Ruth Tulving describes how her love of the poems of Marie Under led to a series of large acrylic paintings:
At one point in my early career as a painter I became an enthusiastic reader of poetry by the well-known Estonian poetess, Marie Under. I found her way of seeing the world highly stimulating, and admired the way her mind worked. Her poetry is like a painting in itself. I was tempted to paint some of her poems the way I saw them, to try to translate the emotion of words into a similar statement of color composition.

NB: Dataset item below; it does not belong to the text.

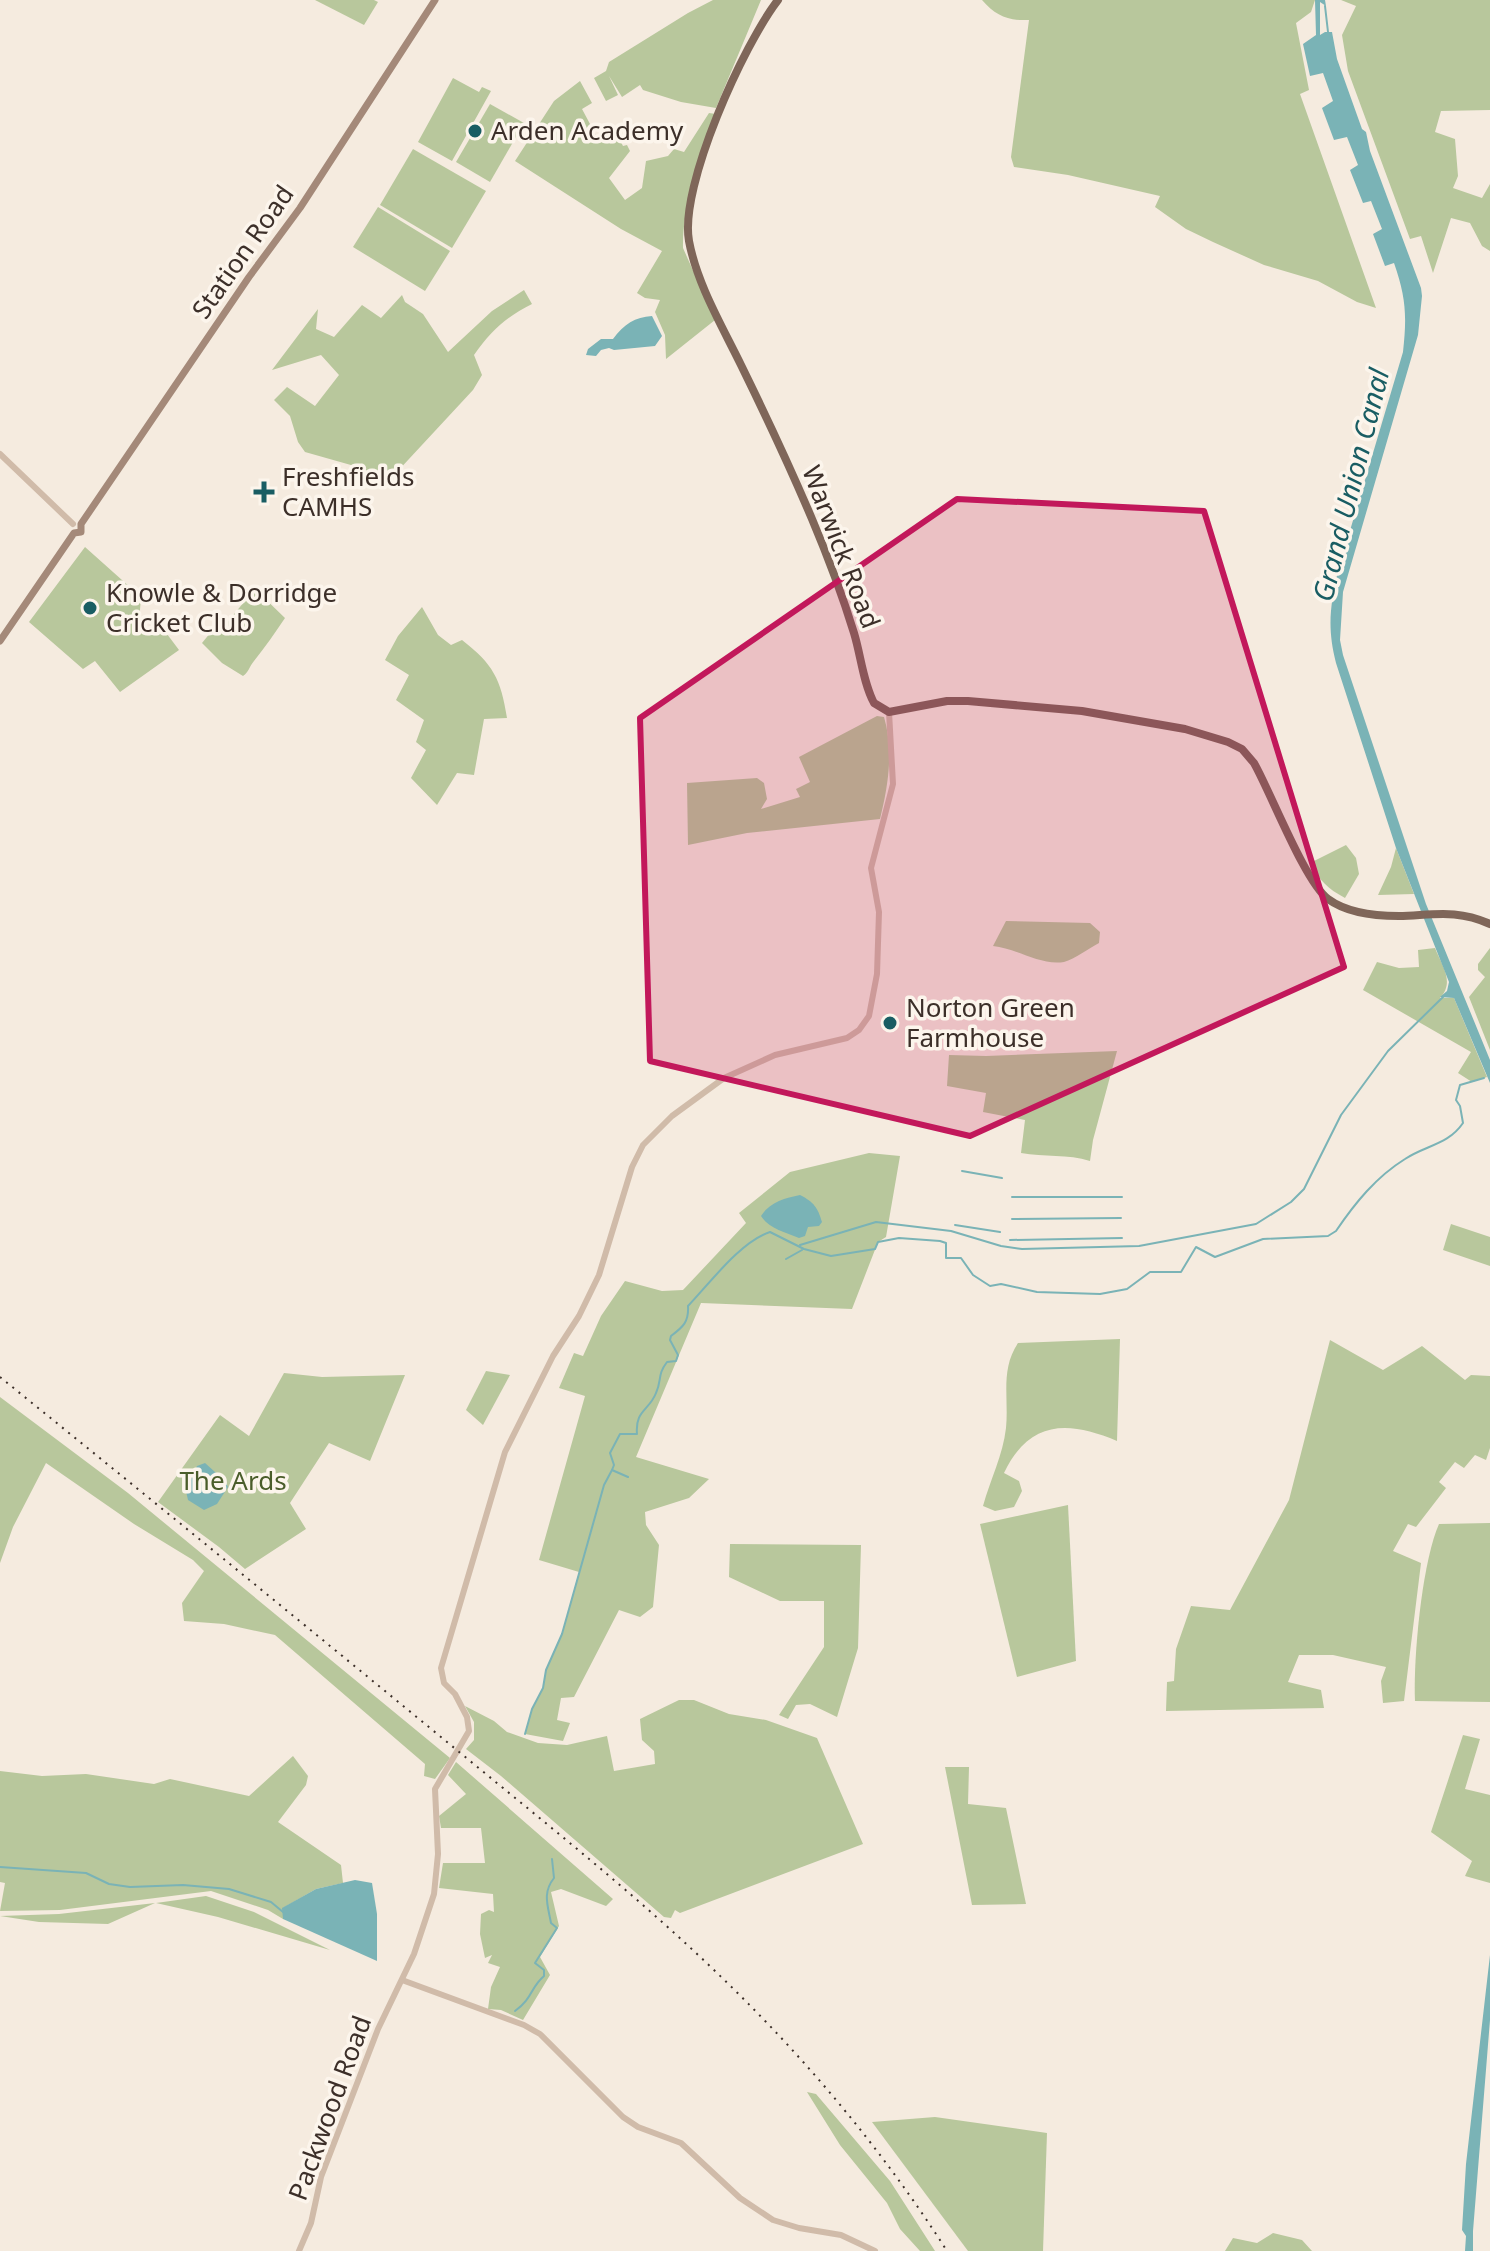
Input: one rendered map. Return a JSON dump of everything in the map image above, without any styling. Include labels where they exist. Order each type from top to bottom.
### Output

I do not know if the readers of Under’s poetry have ever fully noticed how truly colorful it is. How in each single poem one can find countless variations of color, nuances of tone beside immense chords of full color blasts, that right away are tempered by half tones. There is a feeling that the colors are directly felt, not just seen and hinted at.
As I started to prepare my work, it came as a big surprise to me to discover this overabundance of color and a cultivated “painterliness” in Marie Under’s work.Being inspired by that I methodically analyzed her seven first poems in her Collected Works (as published in Stockholm, 1958, by Vaba Eesti Publisher).
There were in total 108 lines that I examined. In these lines there were directly named 31 colors like red, pink, blue, turquoise; in addition to these colors in the seven poems as well as in other verses by her, certain adjectives were used next to the color, that give the mentioned color right away a different shading, like flashing, glittering, gleaming, beaming, sparkling, kindling, dimming, darkening; then bright, hazy, golden, murky. In addition to these descriptions, Marie Under uses certain nouns that have a fixed color connotation, as in blood, snow, fire, sky, sea, milk, earth, and so on and so on…
For a painter this type of poetry was truly inspiring: in addition to the subject matter and rhythm of the words, also this rich and varying play of color!
The task left to me was to find a compositional solution that would be independent and not an illustration.